Niall Quinn has taken up the newly created role of FAI Interim Deputy CEO

Niall Quinn has taken up the newly created role of FAI Interim Deputy CEO

Former Republic of Ireland international Niall Quinn says that persuading the Government to provide more funding to soccer is one of his key goals following his appointment in the new role of Interim Deputy CEO.

And his arrival into the post signals the effective takeover of key FAI roles by a faction aligned to Quinn as members of his Visionary Group, Roy Barrett and Gary Owens, are already in place as Independent Chairman and Interim CEO of the FAI.

But despite his pledge to defer his salary for the post, which he says will be a "fraction of what the old gang were at", referring to the €360,000 annual salary paid to previous CEO John Delaney, there has already been some scepticism in the reaction to his appointment.

Reaction

"Mother Theresa - from the streets of Calcutta to Abbotstown! Spare me," was the reaction on Twitter from outgoing Sinn Féin TD and former Cork City FC board member Jonathan O'Brien.

Quinn (53) has had no formal role in Irish football or FAI affairs since he retired from international football in 2002, having won 92 caps.

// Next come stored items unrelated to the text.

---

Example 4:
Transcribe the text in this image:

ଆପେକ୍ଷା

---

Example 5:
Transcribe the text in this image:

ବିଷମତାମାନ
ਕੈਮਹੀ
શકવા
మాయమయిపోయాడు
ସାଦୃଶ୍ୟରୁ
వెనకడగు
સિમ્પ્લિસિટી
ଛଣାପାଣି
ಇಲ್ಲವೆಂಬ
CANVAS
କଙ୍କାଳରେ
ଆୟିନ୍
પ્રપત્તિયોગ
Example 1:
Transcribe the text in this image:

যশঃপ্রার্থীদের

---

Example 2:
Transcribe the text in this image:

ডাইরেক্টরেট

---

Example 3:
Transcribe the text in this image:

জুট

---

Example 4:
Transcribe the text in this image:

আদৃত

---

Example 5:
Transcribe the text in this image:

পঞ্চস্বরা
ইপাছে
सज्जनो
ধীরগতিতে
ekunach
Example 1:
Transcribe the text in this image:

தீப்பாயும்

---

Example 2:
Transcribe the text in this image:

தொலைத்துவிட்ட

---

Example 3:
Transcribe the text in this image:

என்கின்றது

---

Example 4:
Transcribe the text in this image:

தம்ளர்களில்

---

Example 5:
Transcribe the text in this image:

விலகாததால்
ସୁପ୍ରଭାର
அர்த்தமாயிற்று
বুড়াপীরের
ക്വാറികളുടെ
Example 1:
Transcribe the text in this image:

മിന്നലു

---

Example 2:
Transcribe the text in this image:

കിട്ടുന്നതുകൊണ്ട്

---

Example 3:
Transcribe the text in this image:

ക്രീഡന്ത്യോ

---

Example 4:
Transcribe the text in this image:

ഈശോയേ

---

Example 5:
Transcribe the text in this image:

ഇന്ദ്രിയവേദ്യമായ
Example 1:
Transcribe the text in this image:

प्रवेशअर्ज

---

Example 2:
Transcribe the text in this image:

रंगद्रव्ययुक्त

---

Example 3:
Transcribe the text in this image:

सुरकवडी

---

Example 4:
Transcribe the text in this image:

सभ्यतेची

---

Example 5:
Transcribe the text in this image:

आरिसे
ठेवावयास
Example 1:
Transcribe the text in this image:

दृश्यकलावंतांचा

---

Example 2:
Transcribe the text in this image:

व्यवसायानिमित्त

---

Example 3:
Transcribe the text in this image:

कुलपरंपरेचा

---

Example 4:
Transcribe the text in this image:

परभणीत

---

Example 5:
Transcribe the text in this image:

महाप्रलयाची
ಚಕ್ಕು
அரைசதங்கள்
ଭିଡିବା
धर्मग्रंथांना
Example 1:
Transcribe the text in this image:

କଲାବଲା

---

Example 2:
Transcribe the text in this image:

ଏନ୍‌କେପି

But the former Sunderland chairman has been on the fringes of soccer politics in Ireland for a number of months, as the Visionary Group, headed by Quinn, emerged last summer as one of the factions looking to overhaul the FAI with a plan to revamp the domestic league.

However, early proposals by Quinn, including a suggestion that the Irish football could be improved by importing Brazilian players into the League of Ireland and getting them to declare for Ireland to play internationally, were greeted with derision.

Quinn's faction were one of two groups to make a presentation to FAI officials and club delegates at a convention last July, with a rival group, headed by Kerry-born tech entrepreneur Kieran Lucid, also staking a claim for a role in a new-look FAI.

In October, an FAI statement claimed that "Niall Quinn's Visionary Group have withdrawn from the process", an allegation which angered Quinn's group, who responded by saying the FAI had behaved in a "disingenuous manner by providing false information to the public".

The Visionary Group then took a step back from the public side of the process, but the appointment this month of Roy Barrett, Gary Owens and now Quinn have given them a strong influence over the immediate direction of the FAI.

An FAI statement confirming his appointment said his role "will focus on leading a future League of Ireland strategy, the overall development of the game in Ireland, including supporting grassroots and community initiatives" as well as "restoring and building key relationships and trust with key peer groups".

Speaking to Virgin Media, where he has been working as a pundit, Quinn said he wanted to see more Government funding for the FAI.

"I will knock on the door every now and again to say 'remember us, you know there is a lot of money bet on football'. We've got these good things in place, the community development stuff, the player pathway, the League of Ireland, all of this, I think, deserves more than €2.9 million a year," Quinn said.

Quinn outlined some very ambitious plans for the league in a number of media engagements over the past 18 months, one proposal last year, before the implosion at the FAI in March, that all 20 League of Ireland clubs be allocated €2m for their academies.

Distance

He repeatedly distanced himself from the CEO position, but has now come on board, hoping to revamp the domestic league.

"The League of Ireland has an ability, I believe, to make football thrive in this country, in those summer months when there is no football anywhere else in Europe and we are playing our football on Friday nights and Mondays, I think that can be expanded," he told Virgin Media.

"It's a difficult time for staff, I know. But I'll hopefully be meeting up with everybody on Monday and trying to instil a bit more confidence in the system that it's not as bleak as some of the pictures that were painted and that there is a growth pattern there that it is envisaged we can all be part of," he added.